11.10 Postoperative Morbidity and Mortality of Neoadjuvant Therapy after Pancreaticoduodenectomy

K. S. Cools2, H. J. Kim2, J. J. Yeh2, H. K. Sanoff3, K. B. Stitzenberg2  2University Of North Carolina At Chapel Hill,Department Of Surgery,Chapel Hill, NC, USA 3University Of North Carolina At Chapel Hill,Department Of Medicine,Chapel Hill, NC, USA

Introduction:
Although surgical resection remains the only potentially curative treatment for pancreas cancer, neoadjuvant chemotherapy and/or radiation therapy has been increasingly employed to try to downstage patients with borderline resectable tumors.

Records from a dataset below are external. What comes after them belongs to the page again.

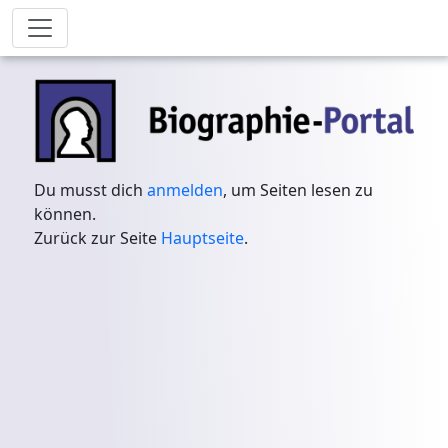
Du musst dich
anmelden
, um Seiten lesen zu
können.
Zurück zur Seite
Hauptseite
.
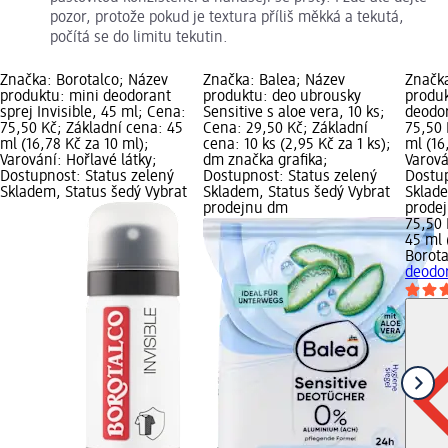
pozor, protože pokud je textura příliš měkká a tekutá,
počítá se do limitu tekutin.
Značka: Borotalco; Název
Značka: Balea; Název
Značka
produktu: mini deodorant
produktu: deo ubrousky
produk
sprej Invisible, 45 ml; Cena:
Sensitive s aloe vera, 10 ks;
deodor
75,50 Kč; Základní cena: 45
Cena: 29,50 Kč; Základní
75,50 
ml (16,78 Kč za 10 ml);
cena: 10 ks (2,95 Kč za 1 ks);
ml (16
Varování: Hořlavé látky;
dm značka grafika;
Varová
Dostupnost: Status zelený
Dostupnost: Status zelený
Dostup
Skladem, Status šedý Vybrat
Skladem, Status šedý Vybrat
Sklade
prodejnu dm
prode
75,50 
45 ml 
Borota
deodor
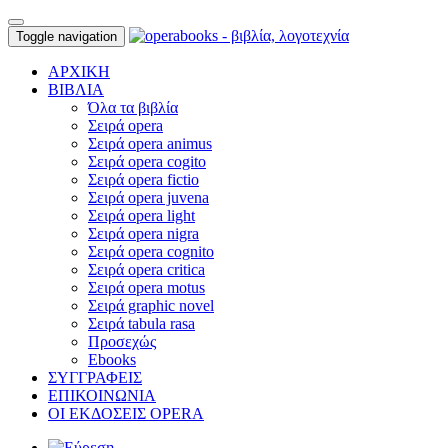
Toggle navigation
ΑΡΧΙΚΗ
ΒΙΒΛΙΑ
Όλα τα βιβλία
Σειρά opera
Σειρά opera animus
Σειρά opera cogito
Σειρά opera fictio
Σειρά opera juvena
Σειρά opera light
Σειρά opera nigra
Σειρά opera cognito
Σειρά opera critica
Σειρά opera motus
Σειρά graphic novel
Σειρά tabula rasa
Προσεχώς
Ebooks
ΣΥΓΓΡΑΦΕΙΣ
ΕΠΙΚΟΙΝΩΝΙΑ
ΟΙ ΕΚΔΟΣΕΙΣ OPERA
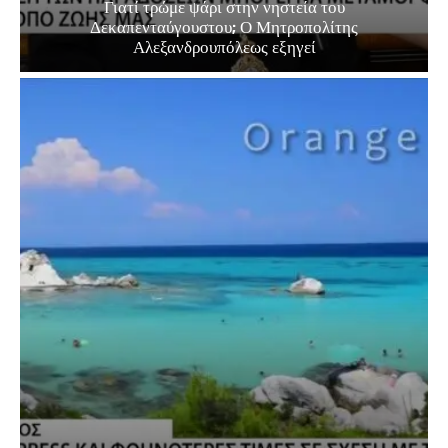
Γιατί τρώμε ψάρι στην νηστεία του
Δεκαπενταύγουστου; Ο Μητροπολίτης
Αλεξανδρουπόλεως εξηγεί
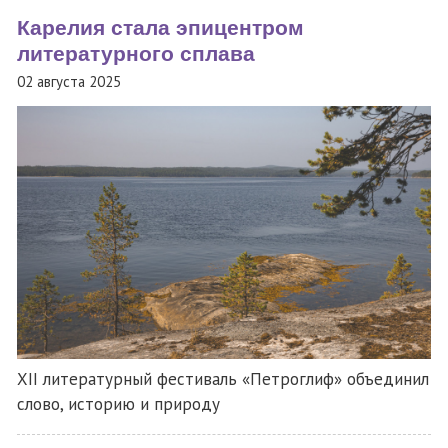
Карелия стала эпицентром
литературного сплава
02 августа 2025
XII литературный фестиваль «Петроглиф» объединил
слово, историю и природу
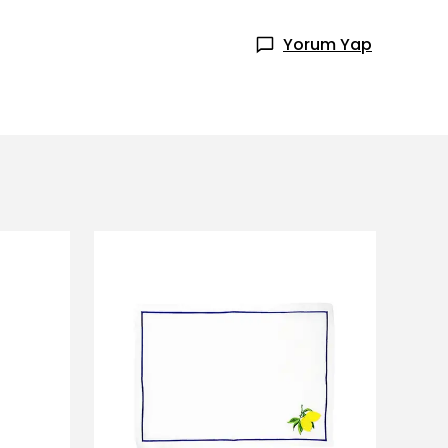
Yorum Yap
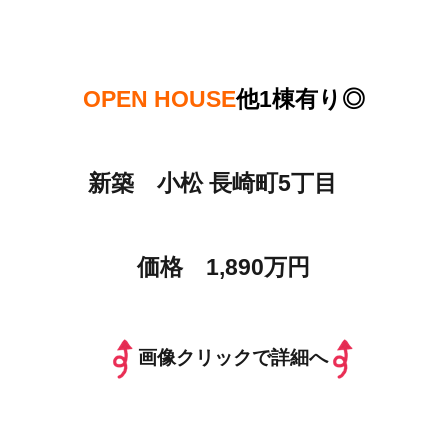
OPEN HOUSE
他1棟有り◎
新築 小松 長崎町5丁目
価格 1,890万円
画像クリックで詳細へ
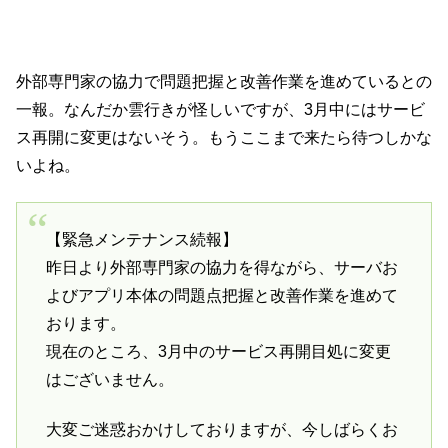
外部専門家の協力で問題把握と改善作業を進めているとの
一報。なんだか雲行きが怪しいですが、3月中にはサービ
ス再開に変更はないそう。もうここまで来たら待つしかな
いよね。
【緊急メンテナンス続報】
昨日より外部専門家の協力を得ながら、サーバお
よびアプリ本体の問題点把握と改善作業を進めて
おります。
現在のところ、3月中のサービス再開目処に変更
はございません。
大変ご迷惑おかけしておりますが、今しばらくお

Still, there is a paucity of literature examining outcomes at the population level, for patients who do and do not receive neoadjuvant therapy. The existing studies highlight single/few center experiences, with mixed results. The aim of this study was to compare on a population level, the postoperative morbidity and mortality after pancreaticoduodenectomy (PD) in patients undergoing neoadjuvant therapy versus initial surgery for pancreatic ductal adenocarcinoma (PDA).

Methods:
Using the American College of Surgeons National Surgical Quality Improvement Project (NSQIP) Targeted Pancreatectomy data, we identified patients who underwent a PD for PDA between 2014 and 2015. This database consists of pancreas-specific outcomes from 106 centers in the United States. Patients were grouped based on having received neoadjuvant therapy within 90-days of PD. We used bivariable and multivariable analyses to compare postoperative outcomes between the groups.

Results:
A total of 3,758 patients with PDA underwent PD; 930 (24.7%) received neoadjuvant therapy (13.5% chemotherapy only, 0.8% radiation only, and 10.4% chemoradiation). Those in the neoadjuvant group were more likely to have preoperative biliary stenting (66.2% vs 61.8%, p=0.015), a major vein resection (35.8% vs 17.5%, p<0.001), and longer operating time (413 min vs 364 min, p<0.001). At the time of surgery, those in the neoadjuvant group also had more T1 tumors (10.9% vs 5.1%, p<0.001) and fewer nodes positive (N0 49% vs 28%, p<0.001). There were no differences in 30-day postoperative mortality (1.7% vs 2%, p=0.616) or overall complications (55.9% vs 55.2%, p=0.689). On multivariate analysis, patients who received neoadjuvant therapy had a lower likelihood of pancreatic fistula (OR 0.67, 95% CI 0.49-0.92, p<0.001). On multivariate analysis to identify factors associated with pancreatic fistulas, independent predictors included having initial surgery (OR 1.44, 95% CI 1.07-1.95), preoperative biliary stenting (OR 1.3, 95% CI 1.02-1.7), soft pancreatic tissue (OR 2.96, 95% CI 2.32-3.78), longer operative times (OR 1.06, 95% CI 1.0-1.12), and a normal preoperative albumin (OR 1.41, 95% CI 1.08-1.85).

Conclusion:
Using the robust NSQIP database of over 100 centers, we found that neoadjuvant therapy does not increase the overall postoperative morbidity or mortality of a PD for PDA. There is a decreased likelihood of pancreatic fistulas in patients that receive neoadjuvant therapy.